If you’re having a bit of difficulty successfully multiplying two different binomials, continue reading to discover a handy little definition, that you’ll find easy to remember.

What are binomials?

If you’re a bit confused by the mathematics term binomials, the term refers to a polynomial, which features not one but two terms. An example of a basic binomial is 3 x squared + 2.

What is the foil method definition:

The foil method is actually a handy acronym, that you can use in order to recall the correct order for multiplying different binomials. As in order to get accurate results, you’ll need to perform each step in the correct order. If you remember using the acronym BEDMAS in order to solve algebraic equations in high school, you’ll love the foil acronym, which works the same way.

What does each letter in the foil method definition stand for?

The letter f in the foil method stands for first, which means that you should start of multiplying your binomials by multiplying your first terms.

Next up, the letter o, in the method refers to outer and reminds you to multiply your outer terms, as your second move.

Your third letter, letter i refers to the word inner and reminds you to multiply your inner terms, as your third move in your equation.

Lastly the last letter in the world foil is l and stands for last. Lastly, make sure to multiply your last terms, in order to complete your equation.
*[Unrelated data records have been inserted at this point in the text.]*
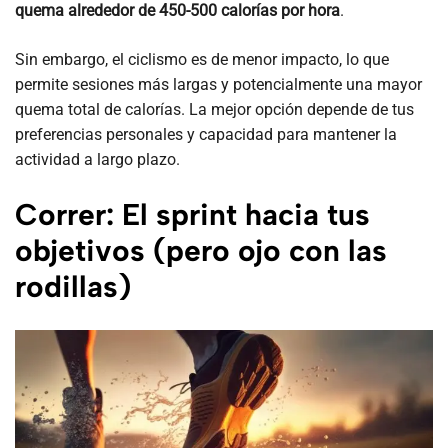
quema alrededor de 450-500 calorías por hora
.
Sin embargo, el ciclismo es de menor impacto, lo que
permite sesiones más largas y potencialmente una mayor
quema total de calorías. La mejor opción depende de tus
preferencias personales y capacidad para mantener la
actividad a largo plazo.
Correr: El sprint hacia tus
objetivos (pero ojo con las
rodillas)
An example to experiment with:

If you want to try out using the foil defintion use the easy example of (a+b) (c+d). In this example, your first terms are a and c. Your outer terms are a and d, your inner terms are b and c and lastly your last terms are b and d.

So if you have an example of terms and you’re not sure about how to get started, it’s well worth writing down your example’s terms and matching them up with (a+b) (c+d) equation above and using the foil definition to complete your equations.

Extra tips on multiplying polynomials:

When you’re multiplying polynomials, you’ll be required to multiply each of your terms in one polynomial by the other terms in your second polynomial. If you feel overwhelmed, don’t worry as you can always make your life a little simpler by adding together your answers in order to simplify your equations.

If you’re looking to multiply a single polynomial by another single single polynomial, simply multiply your equation’s constants by its variables, in order to get the answer to your equation.

In such equations its common to use a . instead of the symbol x, too multiply and x looks too much like the multiplication symbol.

In conclusion:

So next time that you’re tasked with multiplying two binomials, if you forget which terms to multiply first, just remember the simple acronym FOIL and you’ll soon be reminded of the correct order of terms which you should multiply. As you’ll be sure to find the right answer and to be able to answer your equation successfully and without any hassles.